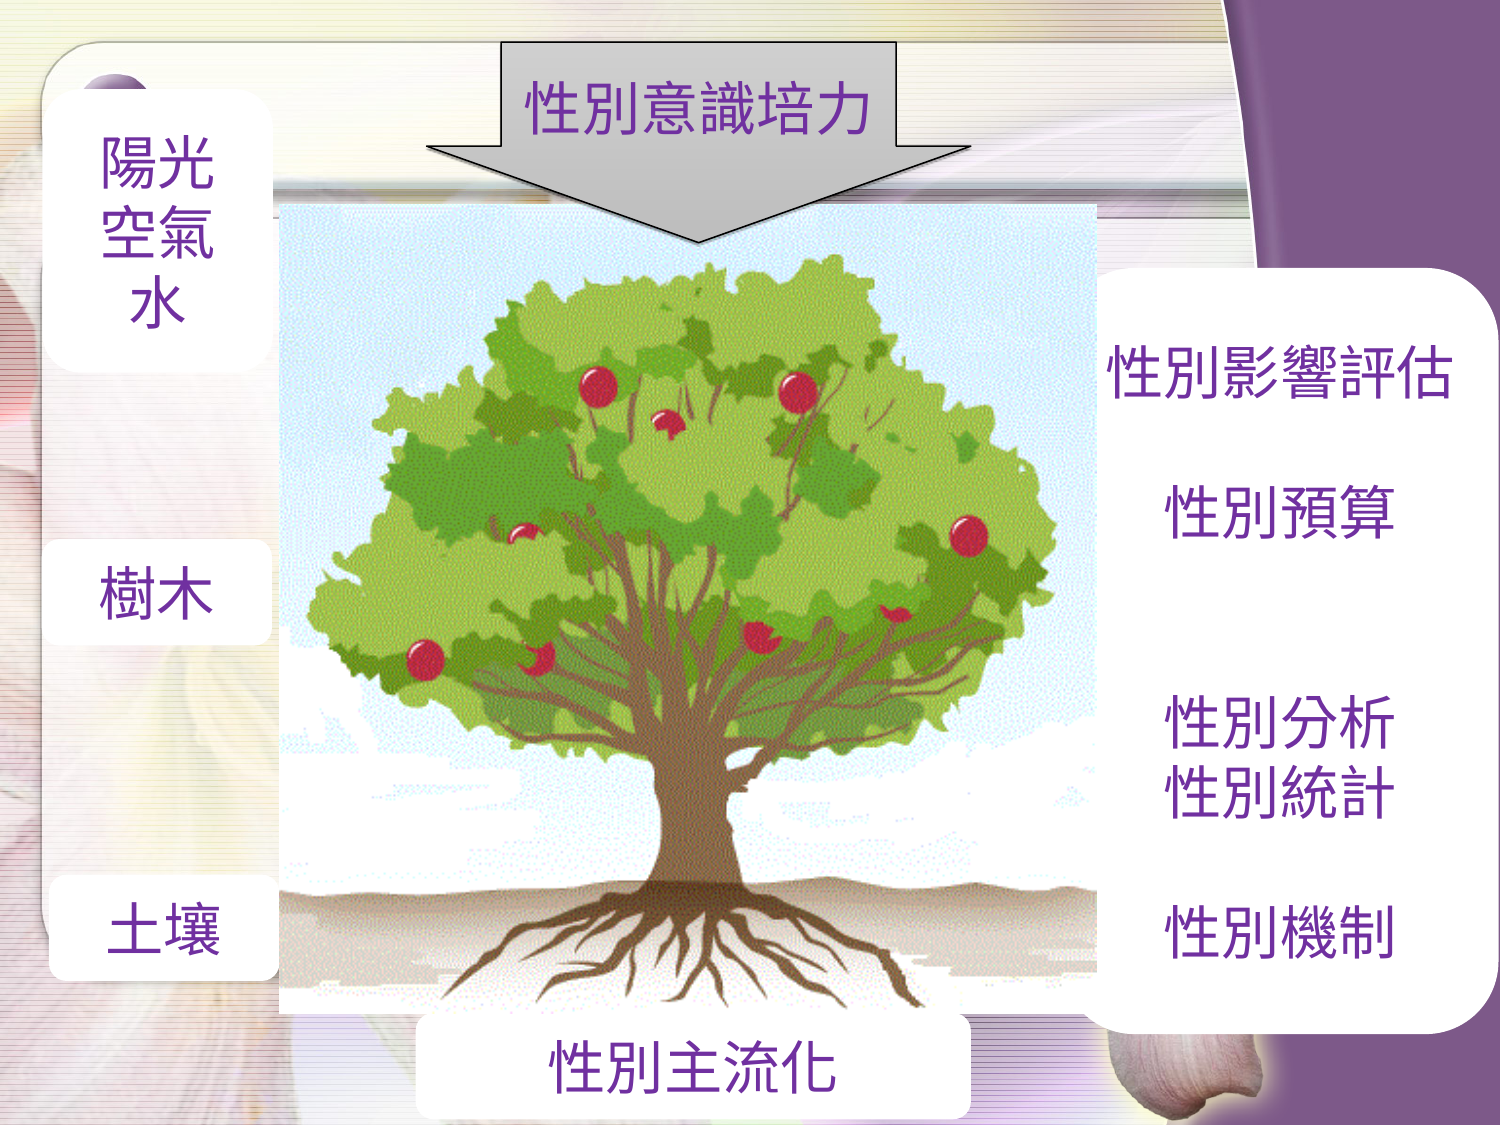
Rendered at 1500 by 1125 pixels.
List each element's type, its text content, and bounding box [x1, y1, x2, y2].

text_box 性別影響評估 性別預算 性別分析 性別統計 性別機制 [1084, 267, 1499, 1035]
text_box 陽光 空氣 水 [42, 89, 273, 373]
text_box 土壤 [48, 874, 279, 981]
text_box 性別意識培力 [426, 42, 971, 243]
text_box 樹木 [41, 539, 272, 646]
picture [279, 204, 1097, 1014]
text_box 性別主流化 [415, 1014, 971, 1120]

————————

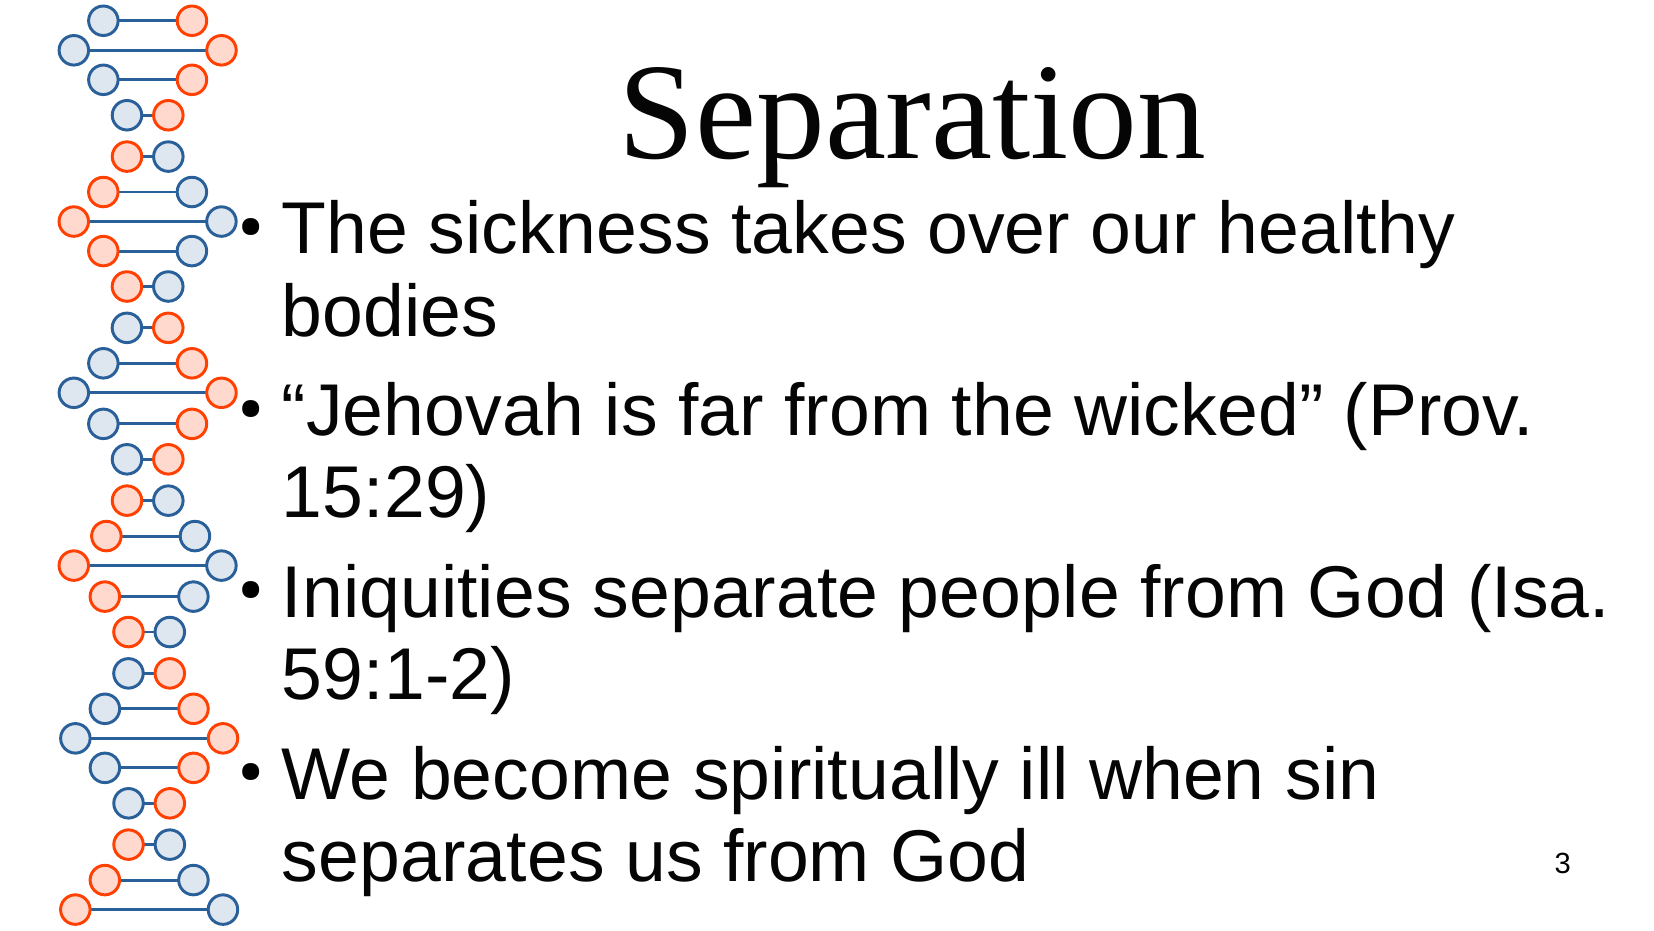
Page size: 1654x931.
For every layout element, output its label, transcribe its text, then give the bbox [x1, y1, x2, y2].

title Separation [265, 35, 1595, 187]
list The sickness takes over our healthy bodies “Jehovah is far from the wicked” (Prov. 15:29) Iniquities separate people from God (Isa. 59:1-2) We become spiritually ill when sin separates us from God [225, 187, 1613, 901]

————————

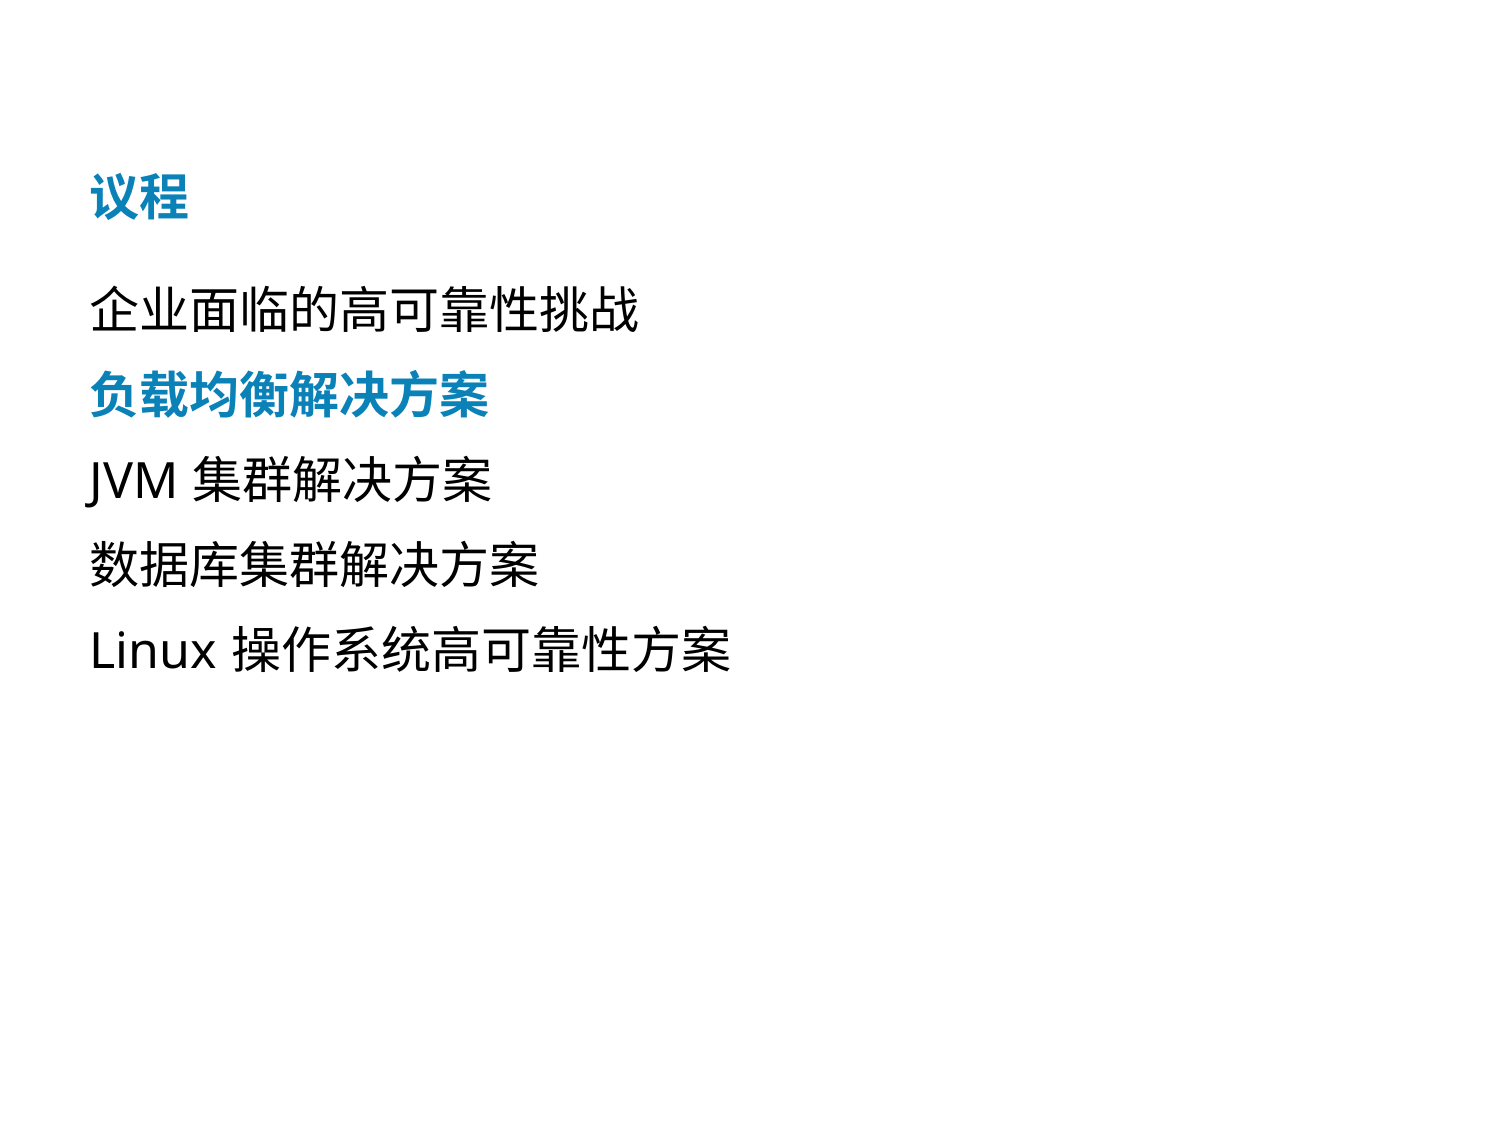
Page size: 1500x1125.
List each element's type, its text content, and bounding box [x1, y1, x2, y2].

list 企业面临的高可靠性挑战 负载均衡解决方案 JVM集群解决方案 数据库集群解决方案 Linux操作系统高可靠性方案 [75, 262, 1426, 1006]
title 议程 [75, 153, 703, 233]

————————

◆ **TASK DETAILS**:
Lay out everything from the line containing "Rendered at 1500 by 1125 pixels." down to the line containing "text_box 性別主流化 [415, 1014, 971, 1120]" as a JSON list of strings, one string per line, leaving out blank lines.

◆ **PROBLEM SOLUTION**:
[
  "Rendered at 1500 by 1125 pixels.",
  "List each element's type, its text content, and bounding box [x1, y1, x2, y2].",
  "text_box 性別影響評估 性別預算 性別分析 性別統計 性別機制 [1084, 267, 1499, 1035]",
  "text_box 陽光 空氣 水 [42, 89, 273, 373]",
  "text_box 土壤 [48, 874, 279, 981]",
  "text_box 性別意識培力 [426, 42, 971, 243]",
  "text_box 樹木 [41, 539, 272, 646]",
  "picture [279, 204, 1097, 1014]",
  "text_box 性別主流化 [415, 1014, 971, 1120]"
]